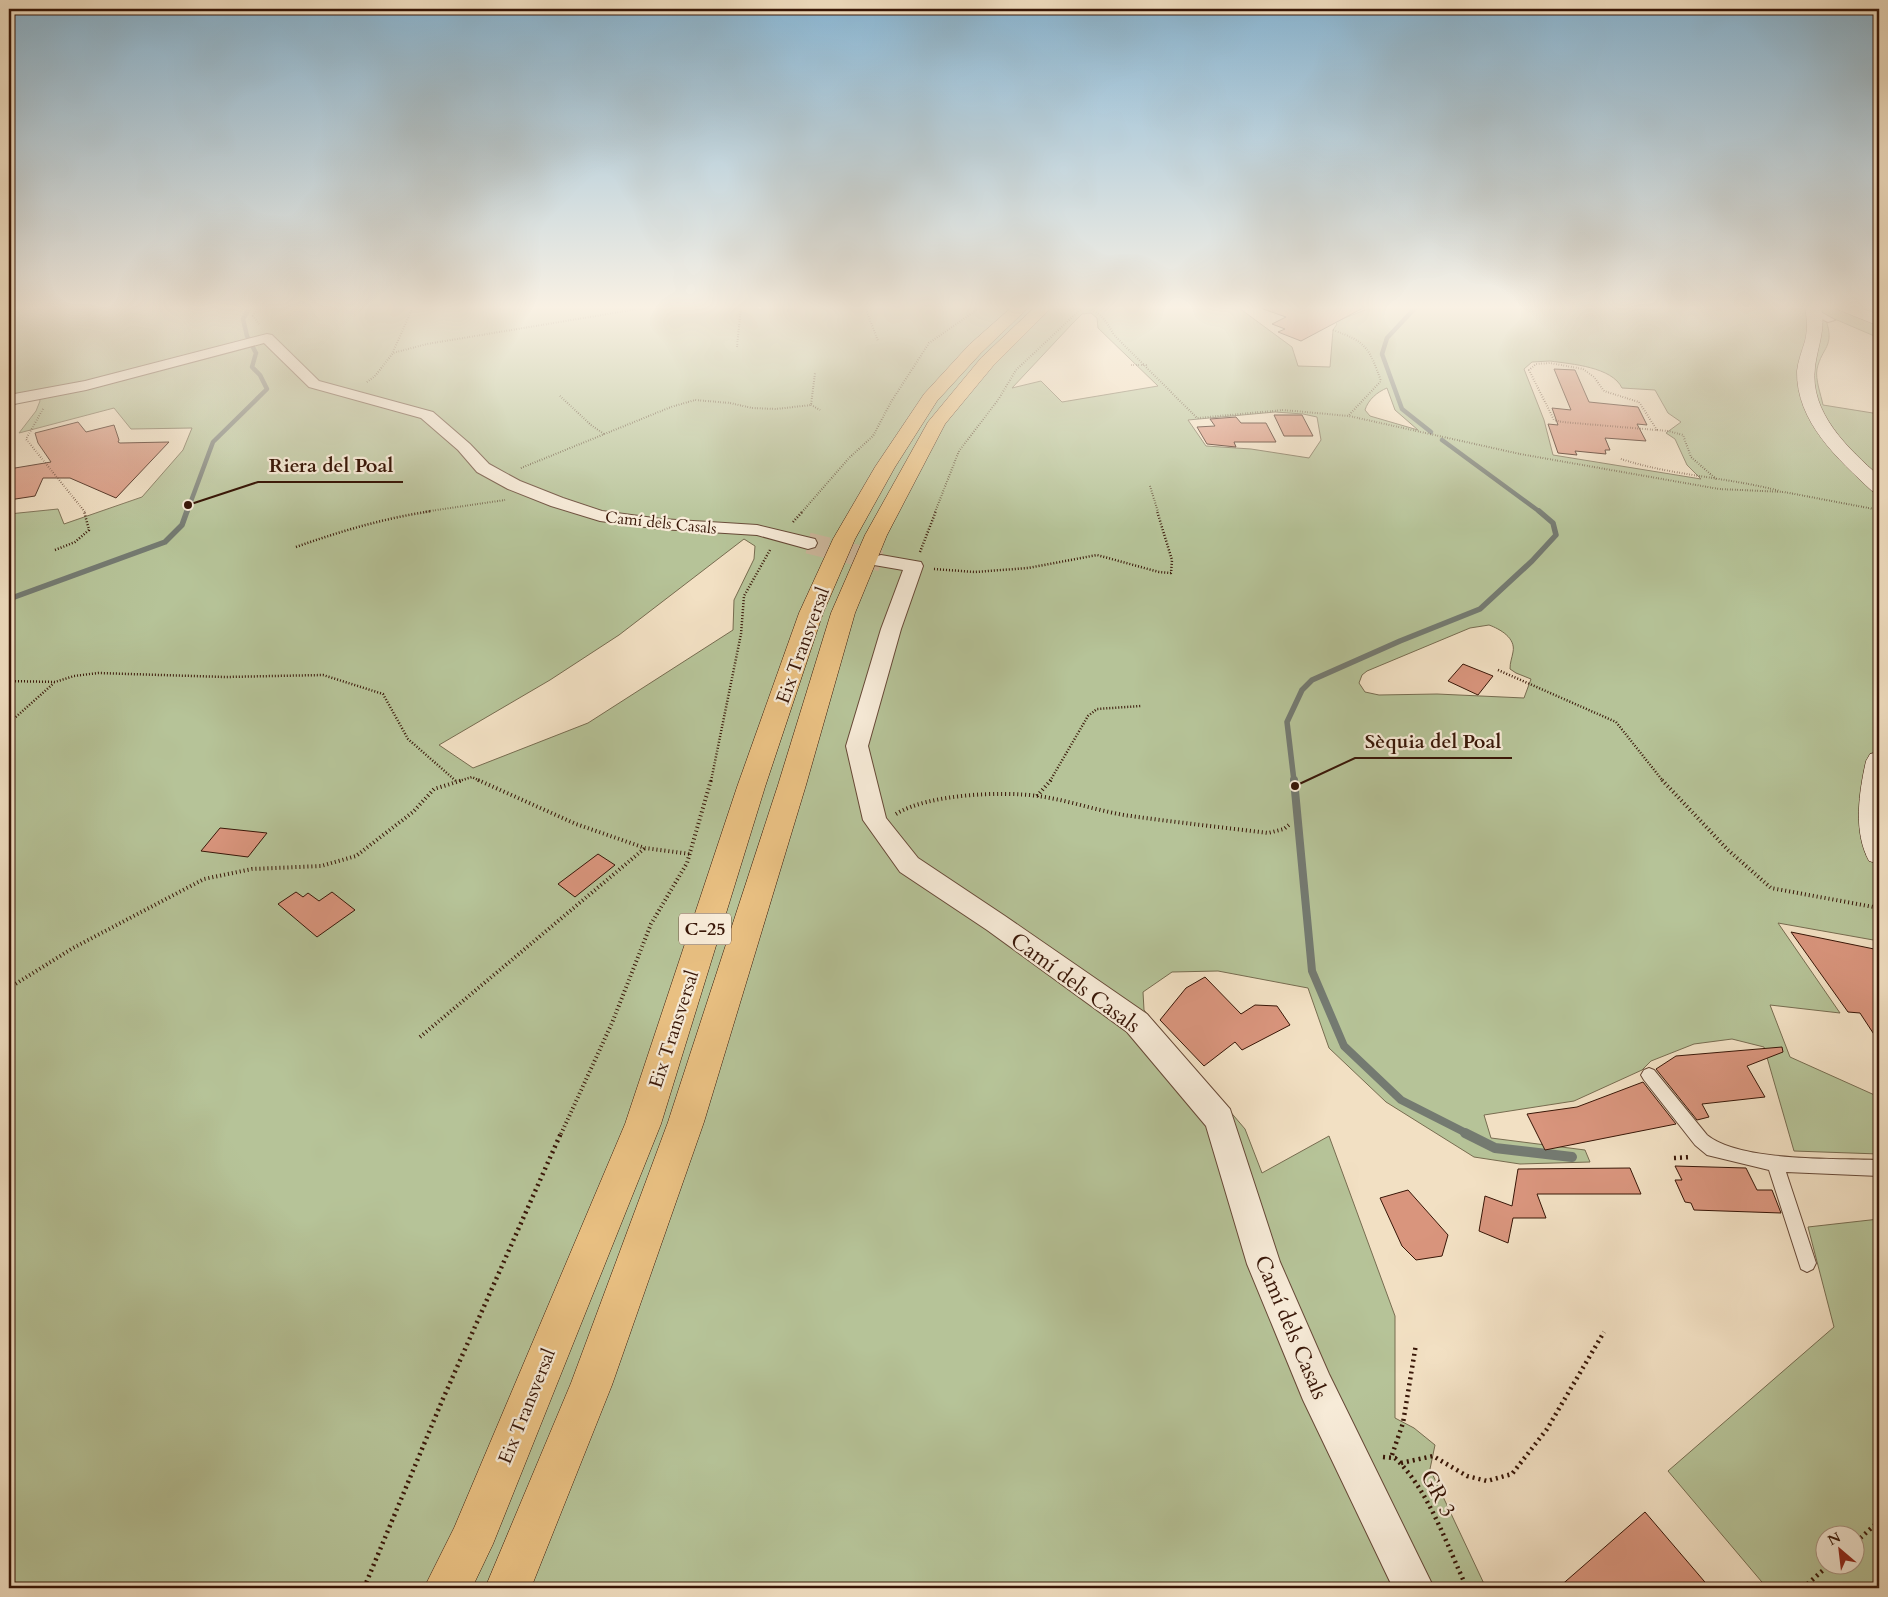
<svg xmlns="http://www.w3.org/2000/svg" width="1888" height="1597" font-family="Cardo,serif">
	<style>
		.green { fill: #b6c398; stroke: #776c50; fill-rule: evenodd }
		.lines { fill: none; stroke-linecap: round; stroke-linejoin: round }
		.stream-far3 { stroke: #747a71; stroke-width: 4.5 }
		.stream-far2 { stroke: #747a71; stroke-width: 5.5 }
		.stream-far1 { stroke: #747a71; stroke-width: 8 }
		.stream { stroke: #747a71; stroke-width: 10 }
		.building { fill: #d9957d; stroke: #381607 }
		.street-tunnel { stroke: #cdb89d; stroke-width: 21; stroke-dasharray: 21 10; stroke-linecap: butt }
		.lane-casing { stroke: #664836; stroke-width: 2 }
		.street-casing { stroke: #664836; stroke-width: 2 }
		.secondary-casing { stroke: #381607; stroke-width: 1 }
		.highway-casing { stroke: #381607; stroke-width: 1 }
		.path-far3 { stroke: #381607; stroke-width: 2; stroke-dasharray: 0.5 2; stroke-linecap: butt }
		.path-far2 { stroke: #381607; stroke-width: 2.5; stroke-dasharray: 1 2; stroke-linecap: butt }
		.path-far1 { stroke: #381607; stroke-width: 4; stroke-dasharray: 1 3; stroke-linecap: butt }
		.path { stroke: #381607; stroke-width: 4.5; stroke-dasharray: 2 4; stroke-linecap: butt }
		.lane { fill: #f7ebd8; fill-rule: evenodd }
		.street { fill: #f7ebd8; fill-rule: evenodd }
		.secondary { fill: #f7ebd8; fill-rule: evenodd }
		.highway { fill: #e9c082; fill-rule: evenodd }
		.labels { text-anchor: middle; stroke-width: 4.5; stroke-linejoin: round; paint-order: stroke }
		.far-street-label { font-size: 16px; fill: #381607; stroke: #f7ebd8 }
		.shield { fill: #f7ebd8; stroke: #715646; stroke-width: 1 }
		.shield-label { font-size: 18px; font-weight: bold; fill: #381607 }
		.street-label { font-size: 19px; fill: #381607; stroke: #f7ebd8 }
		.near-street-label { font-size: 22px; fill: #381607; stroke: #f7ebd8 }
		.leader { fill: none; stroke: #381607; stroke-width: 2 }
		.callout-dot { fill: #381607; stroke: #f7ebd8; stroke-width: 2 }
		.callout-label { font-size: 20px; text-anchor: middle; font-weight: bold; fill: #381607; stroke: #f7ebd8; stroke-width: 4.5; stroke-linejoin: round; paint-order: stroke }
	</style>
	<rect width="100%" height="100%" fill="#f2e0c3"/>
	<filter id="stains"><feTurbulence type="fractalNoise" baseFrequency=".004" numOctaves="4"/><feColorMatrix values="0 0 0 0 .2 0 0 0 0 .09 0 0 0 0 .02 0 0 0 .5 -.17"/></filter>
	<radialGradient id="worn" r=".72"><stop offset=".6" stop-color="#630" stop-opacity="0"/><stop offset="1" stop-color="#630" stop-opacity=".3"/></radialGradient>
	<g class="green">
		<path d="M9 307H1241L1239 308 1292 347 1298 366 1330 367 1333 330 1337 324 1335 322 1372 307H1879V338L1837 320H1826C1835 347 1822 347 1817 369 1815 379 1821 395 1823 405L1879 414V941L1778 923 1840 1013 1770 1005 1790 1057 1879 1097V1154L1794 1151 1764 1047 1732 1039 1694 1044 1651 1061 1642 1070 1574 1101 1484 1115 1491 1138 1585 1150 1590 1162 1520 1164 1474 1157 1386 1102 1329 1048 1308 988 1218 971 1172 972 1143 992 1144 1010 1245 1129 1262 1173 1329 1136 1395 1316V1418L1414 1428 1435 1445 1430 1469 1486 1588H9V514L58 509 64 524 142 497 183 450 192 428 131 429 114 408 19 433 36 411 40 401 39 397 9 404ZM1091 313 1097 318 1098 328 1158 386 1062 402 1041 381 1012 388 1072 324 1082 314ZM1550 361C1572 364 1612 367 1622 388L1655 390 1668 413 1681 422 1666 433 1675 439 1687 465 1701 479 1553 455 1544 420 1524 369 1532 362ZM1387 388 1395 410 1418 430 1370 416 1365 410C1368 400 1377 392 1387 388ZM1275 412 1303 414 1317 417 1321 440 1309 458 1251 449 1206 446 1188 420ZM744 539 755 546 754 559 734 600 733 630 588 723 473 768 439 745 550 680 619 635ZM1489 625C1500 629 1516 638 1513 652 1512 658 1510 662 1510 669L1516 673 1531 679 1524 698 1437 694 1379 695 1365 692 1359 683 1362 675 1367 671 1470 628Z"/>
		<path d="M1879 1219V1588H1767L1668 1471 1834 1327 1808 1227ZM1856 1534V1564H1826V1534Z"/>
	</g>
	<g class="lines">
		<g class="stream-far3">
			<polyline points="1416,307 1387,338 1382,354 1402,409 1431,432"/>
			<polyline points="1442,440 1540,512"/>
			<polyline points="187,512 213,442 267,389 260,375 252,367 256,353 247,336 243,319 250,307"/>
		</g>
		<g class="stream-far2">
			<polyline points="9,599 165,542 182,525 187,511"/>
			<polyline points="1294,781 1287,722 1302,690 1312,680 1400,641 1480,609 1532,561 1556,535 1553,523 1539,511"/>
		</g>
		<polyline class="stream-far1" points="1294,780 1312,971 1344,1046 1401,1100 1468,1134"/>
		<polyline class="stream" points="1465,1133 1495,1148 1572,1157"/>
	</g>
	<g class="building">
		<polygon points="1263,307 1365,307 1301,341 1278,332 1285,329 1272,324 1286,317 1263,309"/>
		<polygon points="1554,369 1575,370 1589,402 1638,407 1647,425 1637,424 1646,441 1605,438 1610,450 1605,450 1606,454 1575,451 1577,455 1558,453 1548,424 1558,425 1552,408 1571,410"/>
		<polygon points="1274,415 1302,415 1313,436 1284,436"/>
		<polygon points="1236,417 1241,423 1266,423 1276,442 1234,442 1236,447 1207,444 1197,427 1215,426 1210,419"/>
		<polygon points="78,422 86,432 114,425 119,440 118,442 120,443 169,442 116,498 70,478 43,478 35,496 9,500 9,469 51,462 38,443 35,433"/>
		<polygon points="1463,664 1493,676 1478,695 1448,681"/>
		<polygon points="220,828 267,833 248,857 201,851"/>
		<polygon points="598,854 615,865 575,897 558,884"/>
		<polygon points="296,892 303,897 308,893 319,901 332,892 355,910 317,937 278,904"/>
		<polygon points="1791,932 1879,950 1879,1042 1860,1013 1848,1012"/>
		<polygon points="1205,977 1241,1014 1255,1005 1277,1006 1290,1025 1242,1050 1235,1042 1204,1066 1160,1020 1186,988"/>
		<polygon points="1782,1047 1783,1052 1747,1066 1765,1097 1702,1104 1709,1117 1697,1120 1656,1069 1676,1056"/>
		<polygon points="1643,1082 1676,1124 1545,1150 1527,1114 1577,1107"/>
		<polygon points="1675,1166 1746,1168 1757,1190 1772,1190 1781,1213 1694,1210 1691,1203 1685,1202 1675,1180 1682,1180"/>
		<polygon points="1630,1168 1641,1194 1537,1194 1546,1218 1513,1218 1508,1243 1479,1231 1485,1196 1512,1206 1518,1169"/>
		<polygon points="1408,1190 1448,1235 1442,1256 1416,1260 1402,1246 1380,1198"/>
		<polygon points="1645,1512 1710,1588 1558,1588"/>
	</g>
	<g class="lines">
		<polyline class="street-tunnel" points="808,543 881,561"/>
		<g class="lane-casing">
			<g id="lane">
				<polygon points="1811,310 1817,310 1835,320 1828,322 1811,314"/>
				<path d="M1649 1068 1654 1070 1707 1135C1740 1162 1835 1158 1879 1160V1176L1786 1172 1816 1263 1813 1269 1807 1272 1801 1269 1769 1170 1707 1155 1695 1145 1644 1080 1641 1075 1644 1070Z"/>
			</g>
		</g>
		<g class="street-casing">
			<g id="street">
				<polygon points="267,334 272,335 319,381 433,412 470,444 489,464 520,481 563,498 602,511 661,519 757,525 815,539 817,543 815,547 808,549 757,535 661,529 600,521 551,506 508,489 477,472 458,450 421,418 309,387 264,343 86,390 9,405 9,395 85,381"/>
				<polygon points="881,555 921,562 923,566 901,629 868,746 886,818 918,858 1005,916 1147,1014 1230,1109 1280,1262 1329,1374 1434,1588 1393,1588 1303,1400 1247,1264 1206,1126 1127,1032 987,930 900,872 863,820 846,746 881,629 903,570 874,565 872,561 874,557"/>
			</g>
		</g>
		<g class="secondary-casing">
			<g id="secondary">
				<path d="M1805 307H1821C1826 329 1818 345 1815 367 1809 413 1849 449 1879 476V493L1872 491C1838 459 1796 422 1797 371 1798 361 1802 351 1805 341 1808 329 1807 319 1805 307Z"/>
				<polygon points="1837,307 1858,307 1879,315 1879,326 1839,310"/>
				<path d="M1879 752V864L1869 861C1853 832 1859 792 1866 761L1870 754Z"/>
			</g>
		</g>
		<g class="highway-casing">
			<g id="highway">
				<polygon points="1012,307 1029,307 981,353 937,401 895,467 855,539 823,613 765,787 661,1124 493,1544 472,1588 424,1588 454,1528 625,1124 737,787 799,613 833,539 875,467 924,394 969,345"/>
				<polygon points="1035,307 1052,307 993,366 945,424 887,535 855,613 806,785 704,1122 612,1385 531,1588 485,1588 571,1383 668,1122 778,785 831,613 865,535 928,422 981,358"/>
			</g>
		</g>
		<g class="path-far3">
			<polyline points="258,307 253,316 259,324"/>
			<polyline points="865,307 878,341"/>
			<path d="M1082 307C1100 311 1105 319 1114 335L1197 418 1283 410 1349 416 1520 454 1719 489 1784 492 1879 510"/>
			<path d="M1333 330C1367 342 1369 348 1381 381L1349 415"/>
			<polyline points="737,347 741,307"/>
			<polyline points="393,352 413,307"/>
			<polyline points="1131,365 1147,365"/>
			<polyline points="367,382 375,376 393,353 427,344 650,307"/>
			<polyline points="560,396 591,425 604,434"/>
			<polyline points="811,405 820,410"/>
			<polyline points="43,409 26,439 85,512"/>
			<polyline points="1657,430 1639,402 1604,391 1594,377 1583,369 1550,363 1536,364 1529,370 1554,420 1562,422 1668,431 1683,435 1691,457 1716,479"/>
			<path d="M1621 459C1673 476 1727 477 1780 491"/>
			<polyline points="521,468 671,407 695,400 730,403 752,408 776,409 811,405 815,373"/>
			<polyline points="1150,486 1158,512"/>
			<polyline points="423,512 505,500"/>
			<polyline points="802,512 849,458 873,436 891,402 929,343 981,307"/>
			<polyline points="935,512 959,451 998,400 1016,370 1083,307"/>
		</g>
		<g class="path-far2">
			<polyline points="793,522 803,511"/>
			<path d="M296 547C341 531 385 518 432 511"/>
			<polyline points="55,550 75,542 89,530 84,511"/>
			<polyline points="920,552 936,511"/>
			<polyline points="934,569 975,572 1028,568 1097,555 1159,572 1171,573 1172,560 1157,511"/>
			<polyline points="1498,670 1616,722 1663,781"/>
			<polyline points="9,681 55,682 74,676 98,673 225,677 323,675 383,694 408,739 456,781"/>
			<polyline points="9,723 54,683"/>
			<polyline points="459,781 472,777 480,781"/>
			<polyline points="711,781 741,634 744,596 770,550"/>
			<polyline points="1050,781 1088,716 1097,709 1141,706"/>
		</g>
		<g class="path-far1">
			<polyline points="478,780 576,824 645,848 690,854"/>
			<polyline points="1662,780 1728,850 1771,888 1879,908"/>
			<polyline points="1037,796 1051,780"/>
			<path d="M896 814C928 794 1001 791 1038 796 1067 800 1095 810 1124 815 1172 822 1220 827 1268 833L1284 829 1290 824"/>
			<polyline points="9,988 73,948 204,879 252,869 321,866 356,856 413,812 434,789 463,780"/>
			<polyline points="420,1037 645,848"/>
			<polyline points="561,1134 612,1023 651,924 687,863 711,780"/>
		</g>
		<g class="path">
			<polyline points="1674,1158 1691,1157"/>
			<polyline points="1392,1455 1403,1423 1416,1344"/>
			<path d="M1383 1457 1395 1458C1429 1490 1447 1546 1467 1588"/>
			<polyline points="1401,1463 1433,1456 1467,1476 1487,1481 1512,1474 1547,1429 1604,1332"/>
			<polyline points="1856,1542 1879,1521"/>
			<polyline points="364,1588 442,1401 561,1133"/>
			<polyline points="1803,1588 1830,1564"/>
		</g>
		<use href="#lane" class="lane"/>
		<use href="#street" class="street"/>
		<use href="#secondary" class="secondary"/>
		<use href="#highway" class="highway"/>
	</g>
	<linearGradient id="sky" x2="0" y2="1"><stop stop-color="#89b7d5"/><stop offset="0.58" stop-color="#f9f1e4"/><stop offset="1" stop-color="#f9f1e4" stop-opacity="0"/></linearGradient>
	<rect width="1888" height="530" fill="url(#sky)"/>
	<g class="labels">
		<g class="far-street-label">
			<text transform="translate(661 522) rotate(6)" y="6">Camí dels Casals</text>
		</g>
		<rect class="shield" x="679" y="913.5" width="52" height="31" rx="4"/>
		<g class="shield-label">
			<text x="705" y="935">C-25</text>
		</g>
		<g class="street-label">
			<text transform="translate(802 645) rotate(-70)" y="7">Eix Transversal</text>
			<text transform="translate(673 1029) rotate(-72)" y="7">Eix Transversal</text>
			<text transform="translate(526 1406) rotate(-68)" y="7">Eix Transversal</text>
		</g>
		<g class="near-street-label">
			<text transform="translate(1076 982) rotate(36)" y="8">Camí dels Casals</text>
			<text transform="translate(1292 1327) rotate(67)" y="8">Camí dels Casals</text>
			<text transform="translate(1439 1493) rotate(62)" y="8">GR 3</text>
		</g>
	</g>
	<path class="leader" d="M188 505L258 482H403M1295 786L1355 758H1512"/>
	<g class="callout-dot">
		<circle cx="188" cy="505" r="5"/>
		<circle cx="1295" cy="786" r="5"/>
	</g>
	<g class="callout-label">
		<text x="331" y="472">Riera del Poal</text>
		<text x="1433" y="748">Sèquia del Poal</text>
	</g>
	<rect width="1888" height="1597" fill="none" stroke="#f2e0c3" stroke-width="30"/>
	<rect x="10" y="10" width="1868" height="1577" fill="none" stroke="#381607" stroke-width="2.5"/>
	<rect x="15" y="15" width="1858" height="1567" fill="none" stroke="#381607"/>
	<g transform="translate(1840 1550) rotate(332)"><circle r="24" fill="#f7ebd8" stroke="#ab9684"/>
	<path d="M0-4L9 19L0 12L-9 19Z" fill="#8f2418"/>
	<text y="-8" font-size="14" font-weight="bold" text-anchor="middle" fill="#381607">N</text>
	</g>
	<rect width="100%" height="100%" filter="url(#stains)"/>
	<rect width="100%" height="100%" fill="url(#worn)"/>
</svg>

> Problem to work on
Look through the data above and return exactly the lines from the one that contains "#b6c398; stroke: #776c50;" to the one that contains "#747a71; stroke-width: 5.5", inclusive, with nothing else.

> Result below
		.green { fill: #b6c398; stroke: #776c50; fill-rule: evenodd }
		.lines { fill: none; stroke-linecap: round; stroke-linejoin: round }
		.stream-far3 { stroke: #747a71; stroke-width: 4.5 }
		.stream-far2 { stroke: #747a71; stroke-width: 5.5 }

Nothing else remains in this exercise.